Development of Design and Analysis Methods for Blast Resistant Window Structures

A team led by Professor Hong Hao is using the Pawsey Supercomputing Centre to develop improved design guidelines for blast resistant windows. The research started at The University of Western Australia in 2011 and continued at Curtin University after Professor Hao moved to Curtin in March 2014, with the research completed in December. The project aims to develop numerical methods of predicting window failure and fragmentation, as well as investigating the effectiveness of various window strengthening measures for better life and property protection.



Simulation of debris impact.

Simulation of debris impact.

Post event studies reveal that over 80 percent of casualties in explosion events are caused by glass shards from fractured windows. Proper analysis and design of better blast-resistant glass windows could help to reduce this number, leading to improved protection of both life and property.

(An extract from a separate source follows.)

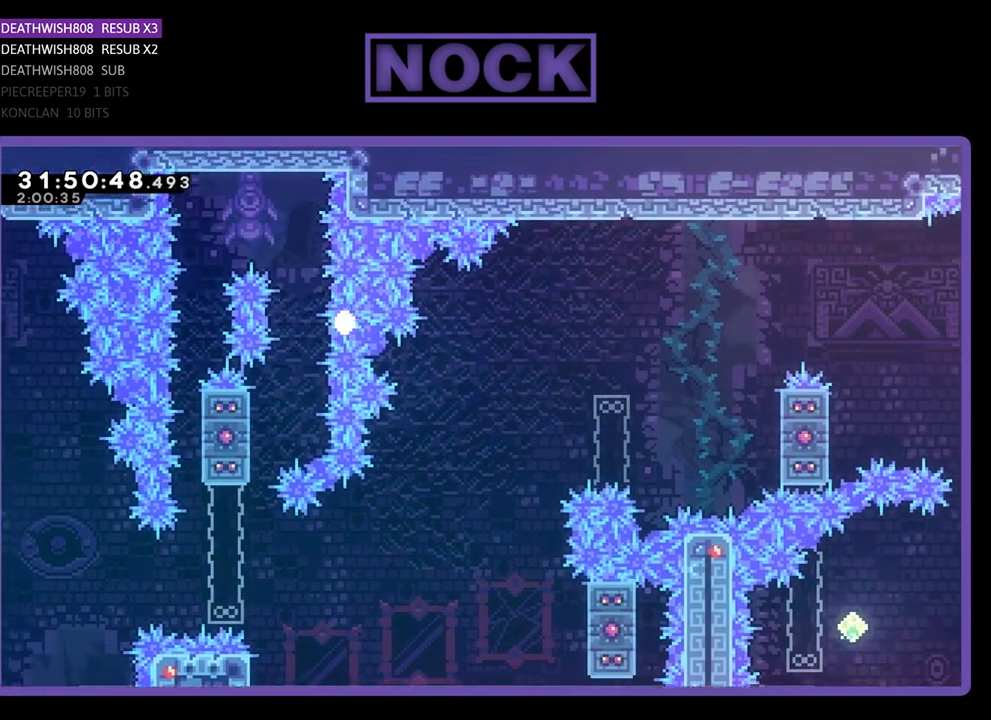
{"buttons": [], "left_stick": "center", "events": [[67, "DPAD_LEFT", "up"], [133, "R2", "up"]]}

“Terrorist bombings and accidental explosions have posed a significant threat to structures and residents across recent years. Glazed windows are considered as the most  vulnerable structural area to air blast waves comparative to other integral construction points,” says team member Dr Xihong Zhang.

A key challenge for this project is the size and complexity of the numerical and data input elements.  The number of factors involved is too great to compute  using an ordinary desktop computer system, as the potential data outcome possibilities are exponential. The analysis of these large data sets is what makes the use of supercomputers a necessity.

“The response of window structures normally happens within one second,” says Dr Zhang.

“The complex calculations take up weeks or even months for each simulation, which we need to run thousands of times. This is not practical without the use of supercomputing.”



The project made use of the commercial code LS-DYNA, which proved to be a useful method of computational analysis, with the help of Pawsey’s support staff.

According to Dr Zhang, more studies carried out towards discovering new blast and impact mitigation methods with new materials and technologies would aid the continual development of design guidelines for better blast resistant windows.



Running blast simulations unveiled the various failure modes of diverse glass window systems when impacted with a force. With the aid of the Pawsey supercomputers, parametric studies were performed and empirical formulae were derived  which could allow easy assessment of glass window vulnerability across a range of window designs.

“The findings of this study definitely help to better protect the safety of personnel and property against blast and impact loads and will enable engineers and professionals easy and direct assessment of glass window blast and impact resistance capacity,” says Dr Zhang.